Information given -
((

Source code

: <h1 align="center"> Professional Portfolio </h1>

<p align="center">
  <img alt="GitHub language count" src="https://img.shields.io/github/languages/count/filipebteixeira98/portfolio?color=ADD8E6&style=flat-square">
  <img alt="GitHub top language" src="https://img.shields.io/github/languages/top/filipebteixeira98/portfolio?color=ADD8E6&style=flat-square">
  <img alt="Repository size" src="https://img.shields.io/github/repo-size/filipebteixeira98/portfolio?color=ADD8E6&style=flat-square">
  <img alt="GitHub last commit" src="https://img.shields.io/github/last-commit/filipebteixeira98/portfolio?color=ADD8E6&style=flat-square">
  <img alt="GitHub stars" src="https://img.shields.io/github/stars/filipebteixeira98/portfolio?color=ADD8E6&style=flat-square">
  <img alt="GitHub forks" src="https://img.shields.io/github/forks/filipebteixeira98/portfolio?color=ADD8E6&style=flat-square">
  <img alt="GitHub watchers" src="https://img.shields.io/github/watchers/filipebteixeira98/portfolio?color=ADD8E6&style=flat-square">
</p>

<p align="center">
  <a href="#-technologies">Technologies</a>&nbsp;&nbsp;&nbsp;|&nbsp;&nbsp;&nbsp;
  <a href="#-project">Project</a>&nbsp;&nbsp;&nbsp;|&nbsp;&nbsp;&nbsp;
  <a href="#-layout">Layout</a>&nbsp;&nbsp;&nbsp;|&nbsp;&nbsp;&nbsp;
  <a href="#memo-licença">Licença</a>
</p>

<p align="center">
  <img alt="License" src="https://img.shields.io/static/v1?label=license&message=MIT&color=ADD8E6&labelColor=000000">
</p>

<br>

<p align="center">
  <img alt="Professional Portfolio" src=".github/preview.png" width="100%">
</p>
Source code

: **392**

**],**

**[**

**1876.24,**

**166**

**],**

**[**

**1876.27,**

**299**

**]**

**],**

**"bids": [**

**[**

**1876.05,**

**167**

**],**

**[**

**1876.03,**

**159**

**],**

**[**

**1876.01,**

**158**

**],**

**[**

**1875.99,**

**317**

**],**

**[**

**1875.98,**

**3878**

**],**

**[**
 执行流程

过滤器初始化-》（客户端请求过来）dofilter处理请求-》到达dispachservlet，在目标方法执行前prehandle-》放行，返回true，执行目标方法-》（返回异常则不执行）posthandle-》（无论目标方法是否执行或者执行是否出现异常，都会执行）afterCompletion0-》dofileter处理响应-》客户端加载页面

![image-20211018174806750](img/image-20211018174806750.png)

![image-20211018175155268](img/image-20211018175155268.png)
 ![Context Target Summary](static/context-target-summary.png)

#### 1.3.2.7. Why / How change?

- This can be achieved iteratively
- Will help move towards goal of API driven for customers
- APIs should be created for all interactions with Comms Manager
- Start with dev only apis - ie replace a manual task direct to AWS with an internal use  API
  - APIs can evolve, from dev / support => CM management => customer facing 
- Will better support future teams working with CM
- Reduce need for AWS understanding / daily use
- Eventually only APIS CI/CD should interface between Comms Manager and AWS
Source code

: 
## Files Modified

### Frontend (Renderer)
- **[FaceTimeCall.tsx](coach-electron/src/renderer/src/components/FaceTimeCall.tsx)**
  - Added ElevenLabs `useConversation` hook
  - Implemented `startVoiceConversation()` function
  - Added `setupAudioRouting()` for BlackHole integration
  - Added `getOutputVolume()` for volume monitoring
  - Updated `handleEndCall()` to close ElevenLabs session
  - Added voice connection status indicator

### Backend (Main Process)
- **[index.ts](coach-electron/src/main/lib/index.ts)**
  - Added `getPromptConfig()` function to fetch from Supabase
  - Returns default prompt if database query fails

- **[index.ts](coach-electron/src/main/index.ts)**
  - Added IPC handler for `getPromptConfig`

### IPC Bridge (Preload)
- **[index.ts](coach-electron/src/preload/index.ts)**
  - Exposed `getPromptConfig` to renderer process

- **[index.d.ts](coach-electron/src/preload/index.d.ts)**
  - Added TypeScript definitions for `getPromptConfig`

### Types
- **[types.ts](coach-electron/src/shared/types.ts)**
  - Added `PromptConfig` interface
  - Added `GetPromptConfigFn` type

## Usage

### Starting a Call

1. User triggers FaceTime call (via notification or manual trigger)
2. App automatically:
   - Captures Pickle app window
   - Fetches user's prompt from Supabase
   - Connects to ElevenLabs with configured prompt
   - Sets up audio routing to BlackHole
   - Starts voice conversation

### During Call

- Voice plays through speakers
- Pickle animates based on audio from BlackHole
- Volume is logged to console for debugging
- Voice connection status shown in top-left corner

))

Directive -
The lines to copy are those in the listing that contain "function".

Solution to this exercise -
  - Implemented `startVoiceConversation()` function
  - Added `getPromptConfig()` function to fetch from Supabase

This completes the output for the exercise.